“我听说你是警察?”他问。
“对。”
“我没见过你,我们这小地方,几乎每个人都互相认识,你什么时候来的?”
我只好又解释一遍:“我不是县城的警察,你没见过我也正常,我从市区过来调查一下六年前的案子,这个案子还有些疑点没搞清楚。”
“你们找到小孩了吗?”
“什么小孩?”我很困惑。
“你不知道小孩的事?我还以为警察什么都知道呢。”
“我不太清楚之前的人是怎么调查的,这个案子我接手才几天。”我含糊地说。
“可怜的小羽。”老人叹了口气,掏出烟斗颤颤巍巍地把烟丝塞进去,“警官,你有小孩吗?”
“我没有。”
“我有四个,都成家立业了,在城里不怎么回来。”他吧嗒吧嗒地抽着烟斗,脸上深刻的皱纹仿佛在述说自己的孤单,“孩子长大就都留不住咯,以前说养儿防老,防个屁,农村连地都没得种了,也只留得住我这种老头。”
“你老伴呢?”
“几年前就走啦。”
“你刚才提到了一个小孩,什么小孩?”我强行把话题拉回来,“郑梦琪的小孩?”
“嗯?那怎么可能,是郑羽琪的。郑梦琪……她怪得要死,我不是说她不配有小孩,但她很难和人交流,没有交流怎么可能有孩子呢?”

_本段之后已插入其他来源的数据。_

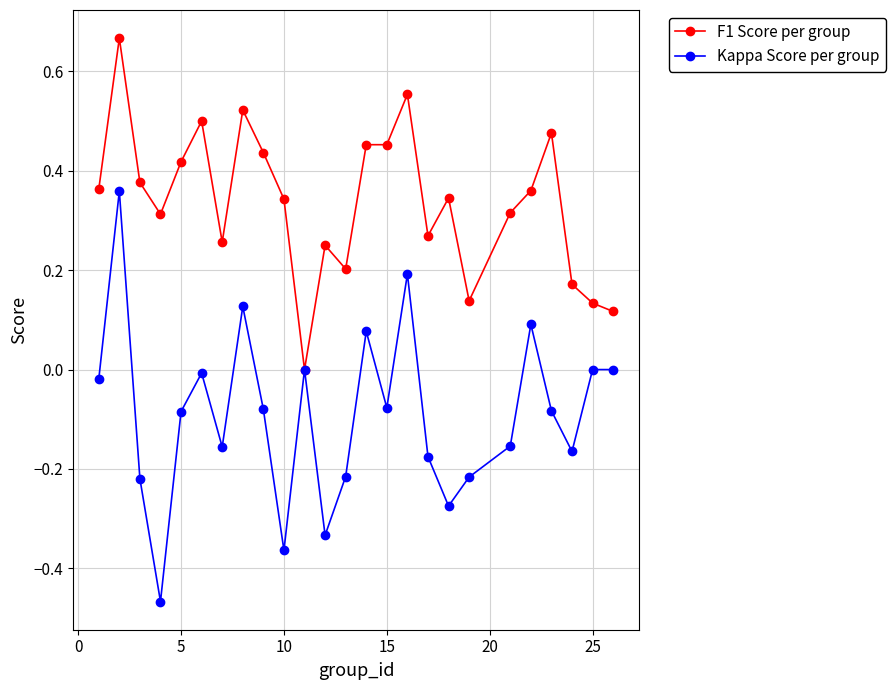

Rank the series by their average value, from highest to lowest.

F1 Score per group, Kappa Score per group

“郑羽琪的孩子去哪儿了?你刚刚问我找到没有,是什么意思?”
“哼,沈丽是真的狠心,而且对自己的女儿一点都不上心。当年郑羽琪上高中的时候就怀孕了,她居然不知道,你说说,有这样当妈的?她以为自己的女儿是青春期长胖了,当然,她有一个胖姐姐,也难怪沈丽会往她只是长胖这方面去想。呵呵,结果有天小羽肚子疼,去医院才知道是要生了,离谱,然后呢沈丽说什么都不让小羽吧孩子留下来,而且很快就让小羽回到学校去上课了。”
“有这种事?”
“那可不?孩子的爸爸也是王八操的,从来没露过面,一点担当也没有。”
“小羽没说过那个人是谁?”
“没有,她守口如瓶,谁都没告诉。年轻人为了爱情什么都能放弃,是吧,和我们这代人的观念不一样了。”
“孩子呢?”
“我也不知道,听说是抱给别人家养了,具体是哪家我就不清楚,肯定不会是我们这个村里,毕竟地方不大,一下就能被人知道了。”
“郑羽琪读的哪所学校?”我问。
“你连这都不知道,你是不是警察?”
“我刚刚说了嘛,我才接手两天。”
“就在D县的县立高中,郑梦琪也是在那读的。说起来,郑梦琪作为姐姐说不定知道些什么,不过她也什么都没说。”
“会不会是同学?”
“我不知道,这事儿我肯定不能乱说。”老头很谨慎。
“郑羽琪居然也没有想过要堕胎?按理说那时候的小孩也知道些常识了。”
“这我就不清楚了,她都死掉了,也没法跟咱说真实的想法,要我说啊,就还是爱情的力量,鬼晓得现在的年轻人为了爱情能付出什么。”
“你怎么知道这么清楚?”
“我老伴儿察觉到的呗。她精明得很,觉得小羽那孩子绝对是怀上了,再看沈丽的精神状态就能猜个八九不离十,但她也没到处乱说,她只是觉得小羽可怜。”
“聊聊郑梦琪吧,她干出这样的事你们是怎么看的?”
“我跟郑梦琪不熟,我刚刚讲过的,她不喜欢和人打交道。不过她经常在村子里闲逛,一个人发呆。”
“因为大家都觉得她很胖又难看?”
“我经常看到她被人嘲笑,这肯定是她性格不太好的原因之一。不过其实我们的朋友里也有胖妹,有时候她们反而挺能混得开的,你懂吧?所以我觉得她自己天生的性格更重要。有的人就是天生内向,很难交朋友。”
“郑羽琪呢?朋友多吗?”
“多着呢,她又漂亮性格又好。”说起郑羽琪,老头精神都要好一些,“大家都喜欢跟她玩。”
“郑梦琪恨她吗?因为他们虽然是姐妹,但性格和外形差距还是很大。”
“恨?”
“或者说是嫉妒。”我换了个词。
“不可能,这绝对没有可能。她俩关系非常好,这我们都是看在眼里的。”
“那我就不理解了,既然关系很好,郑梦琪为什么要把自己的妹妹杀了,然后还要肢解?”